Zé da Vaca até que gostou porque a frequência do bar logo aumentou com muita gente querendo ver aquela obra de arte de Petu que, presunçoso, falava da viagem marítima entre Portugal e  Brasil, baseado  no que ouvira do filho Petrucinho, dedicado aluno de uma escola no Sobradinho. Com os detalhes na cabeça daquela empolgante viagem, ele falava de Pedro Alvares Cabral, das três caravelas, dos 500 anos da descoberta,  de Coroa Vermelha, colocando tudo aquilo em alto nível para a surpresa dos “pés de cana” . Enfim Petu era erudito e ninguém sabia. Merecia estar na Academia de Letras!

No primeiro brinde a histórica viagem, Petrúcio resistiu bravamente. Fraquejou na terceira e na quarta se entregou “em homenagem aos heróis!”. E em inflamado discurso, garantiu “se não fosse Pedro Alves Cabral e seus corajosos companheiros, não estaríamos aqui, neste momento, neste nobre estabelecimento, do nobre Zé da Vaca, brindando esta data histórica!” e sob aplausos, lágrimas abundando-lhe os olhos, arrancou a tampa de  mais uma legitima Sapupara do Ceará.
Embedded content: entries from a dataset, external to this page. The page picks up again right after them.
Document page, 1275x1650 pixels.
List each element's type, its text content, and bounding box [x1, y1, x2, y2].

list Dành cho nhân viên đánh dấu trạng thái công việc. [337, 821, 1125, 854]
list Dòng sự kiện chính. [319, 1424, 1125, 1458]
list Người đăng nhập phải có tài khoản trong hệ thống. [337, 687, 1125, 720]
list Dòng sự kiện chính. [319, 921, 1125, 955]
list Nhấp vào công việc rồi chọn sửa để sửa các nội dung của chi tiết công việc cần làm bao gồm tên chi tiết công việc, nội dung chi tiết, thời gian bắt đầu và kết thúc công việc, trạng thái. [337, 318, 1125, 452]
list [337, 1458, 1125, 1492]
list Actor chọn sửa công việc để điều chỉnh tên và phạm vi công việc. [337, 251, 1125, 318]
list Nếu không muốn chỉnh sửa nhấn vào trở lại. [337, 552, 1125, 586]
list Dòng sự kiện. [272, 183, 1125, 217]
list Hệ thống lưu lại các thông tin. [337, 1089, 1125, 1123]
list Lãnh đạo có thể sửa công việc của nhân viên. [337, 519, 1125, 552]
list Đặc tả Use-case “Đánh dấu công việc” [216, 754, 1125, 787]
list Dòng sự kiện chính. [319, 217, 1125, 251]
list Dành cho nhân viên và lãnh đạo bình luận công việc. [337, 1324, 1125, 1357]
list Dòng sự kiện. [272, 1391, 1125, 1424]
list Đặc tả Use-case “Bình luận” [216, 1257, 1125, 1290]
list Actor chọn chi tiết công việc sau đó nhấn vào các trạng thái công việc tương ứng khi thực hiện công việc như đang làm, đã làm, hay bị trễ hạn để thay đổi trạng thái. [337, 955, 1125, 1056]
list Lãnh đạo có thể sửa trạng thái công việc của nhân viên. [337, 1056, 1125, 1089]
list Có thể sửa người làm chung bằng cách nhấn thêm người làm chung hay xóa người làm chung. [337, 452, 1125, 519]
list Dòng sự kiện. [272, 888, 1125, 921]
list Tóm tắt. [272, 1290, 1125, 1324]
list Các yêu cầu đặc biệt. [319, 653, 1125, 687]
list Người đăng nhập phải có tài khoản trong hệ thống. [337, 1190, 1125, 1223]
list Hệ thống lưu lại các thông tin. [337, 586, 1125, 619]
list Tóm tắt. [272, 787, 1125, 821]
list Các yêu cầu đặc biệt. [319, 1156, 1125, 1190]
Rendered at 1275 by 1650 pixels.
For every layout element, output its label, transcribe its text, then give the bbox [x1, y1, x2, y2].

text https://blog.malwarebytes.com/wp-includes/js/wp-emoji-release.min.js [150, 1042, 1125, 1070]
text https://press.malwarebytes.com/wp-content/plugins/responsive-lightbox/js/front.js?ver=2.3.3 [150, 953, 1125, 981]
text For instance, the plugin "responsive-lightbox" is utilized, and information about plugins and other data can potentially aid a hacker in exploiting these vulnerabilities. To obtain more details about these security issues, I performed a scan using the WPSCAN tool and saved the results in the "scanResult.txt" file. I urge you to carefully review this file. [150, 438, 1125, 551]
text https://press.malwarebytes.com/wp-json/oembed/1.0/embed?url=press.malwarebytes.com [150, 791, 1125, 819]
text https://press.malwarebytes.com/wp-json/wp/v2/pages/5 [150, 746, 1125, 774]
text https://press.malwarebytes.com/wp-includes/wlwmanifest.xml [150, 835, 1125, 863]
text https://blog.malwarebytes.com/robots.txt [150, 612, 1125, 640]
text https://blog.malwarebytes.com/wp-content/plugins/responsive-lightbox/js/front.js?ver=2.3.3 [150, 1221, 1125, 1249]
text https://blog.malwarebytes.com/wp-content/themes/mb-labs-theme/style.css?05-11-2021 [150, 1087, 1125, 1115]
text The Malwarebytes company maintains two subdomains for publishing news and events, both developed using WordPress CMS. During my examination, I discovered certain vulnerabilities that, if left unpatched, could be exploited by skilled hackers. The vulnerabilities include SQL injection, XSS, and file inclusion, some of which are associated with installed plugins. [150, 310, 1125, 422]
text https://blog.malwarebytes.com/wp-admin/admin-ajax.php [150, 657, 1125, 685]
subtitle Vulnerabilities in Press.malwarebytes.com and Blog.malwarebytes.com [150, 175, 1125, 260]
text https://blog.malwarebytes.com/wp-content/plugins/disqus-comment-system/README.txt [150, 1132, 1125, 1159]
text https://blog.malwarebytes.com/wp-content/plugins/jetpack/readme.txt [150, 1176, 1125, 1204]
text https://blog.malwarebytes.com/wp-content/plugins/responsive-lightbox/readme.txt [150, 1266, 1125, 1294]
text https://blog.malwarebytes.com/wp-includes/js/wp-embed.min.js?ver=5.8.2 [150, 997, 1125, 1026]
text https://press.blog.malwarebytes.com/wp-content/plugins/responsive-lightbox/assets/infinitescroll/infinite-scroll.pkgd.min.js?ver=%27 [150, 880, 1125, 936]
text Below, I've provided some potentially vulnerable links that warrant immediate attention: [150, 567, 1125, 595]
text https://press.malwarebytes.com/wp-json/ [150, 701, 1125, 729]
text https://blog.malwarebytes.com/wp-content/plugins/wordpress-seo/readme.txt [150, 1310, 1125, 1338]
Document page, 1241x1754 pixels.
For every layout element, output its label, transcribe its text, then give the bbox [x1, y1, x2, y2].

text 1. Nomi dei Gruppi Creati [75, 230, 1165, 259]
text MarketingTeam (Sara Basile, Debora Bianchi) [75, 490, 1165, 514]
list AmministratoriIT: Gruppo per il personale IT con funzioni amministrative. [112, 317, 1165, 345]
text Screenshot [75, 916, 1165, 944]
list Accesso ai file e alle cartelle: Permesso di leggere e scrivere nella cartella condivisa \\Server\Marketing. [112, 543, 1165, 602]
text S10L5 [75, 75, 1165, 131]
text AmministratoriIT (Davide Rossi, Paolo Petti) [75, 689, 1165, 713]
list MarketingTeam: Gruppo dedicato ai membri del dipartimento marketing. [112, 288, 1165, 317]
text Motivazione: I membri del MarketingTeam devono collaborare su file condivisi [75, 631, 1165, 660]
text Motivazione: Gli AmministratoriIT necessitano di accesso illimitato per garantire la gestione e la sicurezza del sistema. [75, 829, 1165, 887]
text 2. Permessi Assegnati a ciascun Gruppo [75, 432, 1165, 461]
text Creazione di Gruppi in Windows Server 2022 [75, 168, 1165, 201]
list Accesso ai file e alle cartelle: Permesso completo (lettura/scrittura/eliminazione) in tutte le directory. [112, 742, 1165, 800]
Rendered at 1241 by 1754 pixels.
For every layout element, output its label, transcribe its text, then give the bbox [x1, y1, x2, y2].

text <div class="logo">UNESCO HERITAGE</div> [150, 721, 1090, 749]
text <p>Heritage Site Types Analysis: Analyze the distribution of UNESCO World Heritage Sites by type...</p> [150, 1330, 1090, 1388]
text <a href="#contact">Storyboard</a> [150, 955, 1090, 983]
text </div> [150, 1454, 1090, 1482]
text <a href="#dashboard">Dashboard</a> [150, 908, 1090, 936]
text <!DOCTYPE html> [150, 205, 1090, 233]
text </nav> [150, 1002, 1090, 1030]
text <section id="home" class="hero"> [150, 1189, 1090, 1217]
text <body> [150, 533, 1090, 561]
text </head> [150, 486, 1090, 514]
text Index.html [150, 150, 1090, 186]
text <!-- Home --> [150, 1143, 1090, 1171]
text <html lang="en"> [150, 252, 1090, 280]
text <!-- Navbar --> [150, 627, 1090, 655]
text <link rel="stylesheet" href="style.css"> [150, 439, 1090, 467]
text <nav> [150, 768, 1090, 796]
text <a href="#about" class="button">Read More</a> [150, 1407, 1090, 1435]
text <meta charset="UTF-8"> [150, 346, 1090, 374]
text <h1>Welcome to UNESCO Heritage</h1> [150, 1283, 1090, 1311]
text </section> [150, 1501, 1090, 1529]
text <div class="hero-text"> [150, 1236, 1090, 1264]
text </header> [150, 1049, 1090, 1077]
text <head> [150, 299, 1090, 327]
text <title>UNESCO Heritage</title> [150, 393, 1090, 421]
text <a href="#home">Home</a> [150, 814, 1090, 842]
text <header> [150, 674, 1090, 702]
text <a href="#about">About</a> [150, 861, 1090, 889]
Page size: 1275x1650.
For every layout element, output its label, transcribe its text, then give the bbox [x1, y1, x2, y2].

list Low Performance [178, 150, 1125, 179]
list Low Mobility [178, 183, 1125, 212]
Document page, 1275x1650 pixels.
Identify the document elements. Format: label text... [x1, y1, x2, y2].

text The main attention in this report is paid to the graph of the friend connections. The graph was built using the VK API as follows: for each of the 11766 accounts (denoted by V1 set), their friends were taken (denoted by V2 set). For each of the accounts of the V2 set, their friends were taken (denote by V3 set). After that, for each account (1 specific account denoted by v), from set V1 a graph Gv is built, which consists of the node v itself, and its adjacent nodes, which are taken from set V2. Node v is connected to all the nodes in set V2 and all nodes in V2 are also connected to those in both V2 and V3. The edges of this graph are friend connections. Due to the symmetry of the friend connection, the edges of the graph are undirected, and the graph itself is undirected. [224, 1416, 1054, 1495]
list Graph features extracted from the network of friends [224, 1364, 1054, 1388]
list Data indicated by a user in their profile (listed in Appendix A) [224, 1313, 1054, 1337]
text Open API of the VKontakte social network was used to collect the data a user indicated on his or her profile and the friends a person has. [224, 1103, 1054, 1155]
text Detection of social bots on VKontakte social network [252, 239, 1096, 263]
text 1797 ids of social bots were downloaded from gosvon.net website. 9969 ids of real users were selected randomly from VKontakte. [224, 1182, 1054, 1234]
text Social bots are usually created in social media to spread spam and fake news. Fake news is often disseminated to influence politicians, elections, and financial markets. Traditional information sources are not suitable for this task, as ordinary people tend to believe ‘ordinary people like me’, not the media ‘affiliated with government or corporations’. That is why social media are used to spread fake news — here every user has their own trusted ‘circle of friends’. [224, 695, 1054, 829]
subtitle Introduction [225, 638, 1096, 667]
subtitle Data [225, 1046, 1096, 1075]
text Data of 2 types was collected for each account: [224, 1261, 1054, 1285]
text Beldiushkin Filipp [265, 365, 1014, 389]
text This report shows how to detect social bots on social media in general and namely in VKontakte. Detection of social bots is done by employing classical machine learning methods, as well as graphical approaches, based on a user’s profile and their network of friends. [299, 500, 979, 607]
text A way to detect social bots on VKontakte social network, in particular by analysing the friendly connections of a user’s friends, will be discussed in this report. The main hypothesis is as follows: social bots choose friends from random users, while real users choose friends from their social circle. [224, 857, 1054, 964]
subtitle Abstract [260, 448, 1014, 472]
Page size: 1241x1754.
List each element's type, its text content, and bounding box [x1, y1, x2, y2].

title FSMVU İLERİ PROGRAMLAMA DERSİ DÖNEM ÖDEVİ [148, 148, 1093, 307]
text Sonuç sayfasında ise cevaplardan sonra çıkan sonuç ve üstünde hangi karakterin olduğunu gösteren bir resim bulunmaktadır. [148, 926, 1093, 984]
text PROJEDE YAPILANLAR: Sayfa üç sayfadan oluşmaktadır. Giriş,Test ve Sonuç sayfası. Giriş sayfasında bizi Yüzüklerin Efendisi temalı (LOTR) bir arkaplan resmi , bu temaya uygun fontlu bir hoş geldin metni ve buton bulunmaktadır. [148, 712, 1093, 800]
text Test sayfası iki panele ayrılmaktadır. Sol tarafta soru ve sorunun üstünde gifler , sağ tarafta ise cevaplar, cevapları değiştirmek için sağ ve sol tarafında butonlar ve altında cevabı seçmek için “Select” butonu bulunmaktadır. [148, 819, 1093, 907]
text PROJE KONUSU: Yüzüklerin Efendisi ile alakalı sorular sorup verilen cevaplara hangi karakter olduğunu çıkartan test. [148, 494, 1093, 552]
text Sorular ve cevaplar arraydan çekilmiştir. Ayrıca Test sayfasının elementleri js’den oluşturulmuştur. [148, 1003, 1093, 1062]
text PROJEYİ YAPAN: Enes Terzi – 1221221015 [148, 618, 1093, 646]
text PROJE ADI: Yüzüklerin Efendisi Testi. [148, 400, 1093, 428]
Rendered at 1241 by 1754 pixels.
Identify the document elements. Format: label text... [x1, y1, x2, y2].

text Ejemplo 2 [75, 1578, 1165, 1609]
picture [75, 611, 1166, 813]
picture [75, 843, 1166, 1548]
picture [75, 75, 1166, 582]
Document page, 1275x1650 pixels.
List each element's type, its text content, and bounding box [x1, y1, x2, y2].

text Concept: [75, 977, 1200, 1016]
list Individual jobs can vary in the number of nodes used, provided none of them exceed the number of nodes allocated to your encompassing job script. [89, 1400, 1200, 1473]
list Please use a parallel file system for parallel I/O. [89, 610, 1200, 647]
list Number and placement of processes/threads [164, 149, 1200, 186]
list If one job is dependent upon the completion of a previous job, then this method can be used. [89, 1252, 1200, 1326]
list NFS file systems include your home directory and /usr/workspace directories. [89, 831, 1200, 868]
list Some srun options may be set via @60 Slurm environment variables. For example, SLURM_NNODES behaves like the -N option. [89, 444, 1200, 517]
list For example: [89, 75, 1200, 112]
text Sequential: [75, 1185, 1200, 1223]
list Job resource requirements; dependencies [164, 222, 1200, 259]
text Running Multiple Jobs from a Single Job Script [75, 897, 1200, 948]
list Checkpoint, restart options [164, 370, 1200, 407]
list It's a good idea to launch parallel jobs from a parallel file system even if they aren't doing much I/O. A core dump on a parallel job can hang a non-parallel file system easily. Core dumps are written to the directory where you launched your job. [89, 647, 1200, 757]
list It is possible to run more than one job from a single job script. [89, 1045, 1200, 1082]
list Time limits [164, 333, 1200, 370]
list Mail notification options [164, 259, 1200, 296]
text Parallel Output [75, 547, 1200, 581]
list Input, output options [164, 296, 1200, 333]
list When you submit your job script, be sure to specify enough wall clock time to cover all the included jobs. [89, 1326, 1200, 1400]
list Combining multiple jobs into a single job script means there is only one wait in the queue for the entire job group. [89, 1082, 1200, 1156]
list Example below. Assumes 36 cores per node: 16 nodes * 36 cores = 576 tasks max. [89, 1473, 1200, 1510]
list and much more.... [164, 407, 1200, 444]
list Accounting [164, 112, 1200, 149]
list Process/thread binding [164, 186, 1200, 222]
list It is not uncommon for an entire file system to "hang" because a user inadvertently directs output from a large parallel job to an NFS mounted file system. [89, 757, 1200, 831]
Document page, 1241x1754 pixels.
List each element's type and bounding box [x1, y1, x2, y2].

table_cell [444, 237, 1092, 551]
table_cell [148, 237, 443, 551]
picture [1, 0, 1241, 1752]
A “viagem” durou três dias de água duríssima e só terminou por volta das 17 horas (5 horas) de domingo porque Godinho, um recruta nessa matéria de navegação, portanto ainda não afeito “às longas viagens marítimas” e ao “balanço do mar” caiu duro, semelhante ao pão produzido na padaria de Emídio Bacamarte.

Deu ambulância (se fosse hoje seria Samu), corre-corre, pronto socorro. Passando do moreno claro para o roxo, Godinho quase batia as botas, não fosse a presteza do dr. Jair que, habilitado em Direito, meteu-lhe goela abaixo uma poção mágica, ou foi porção mesmo, porque há que diga que foi boa parte de uma Sapupara. Vomitou, suou, trocou de pernas e capotou, em estado agitado, sonhando que estava em Guaibin, vendo índios nus, que queriam sacrifica-lo, num espeto, como se ele fosse uma gorda tanajura.

Encerrada prematuramente, no terceiro dia, essa “histórica viagem” (Brasil/Portugal) na bodega de Zé da Vaca, a caravela foi recolhida e logo transformada em brinquedo da molecada do bairro, ao tempo em que, reconhecendo que o melhor mesmo seria voltar a ser “bistêmio”, foi o que fez Petu, arrastando com ele velhos e novos tripulantes. “Esse negócio de viajar em alto mar à base de Sapupara não dá. Bom mesmo é o “quisuque”, sentenciou convencido Petu, para a incontida alegria de dona Clara, que há muito tempo esperava esse tipo de declaração e que só veio depois da longa viagem na caravela!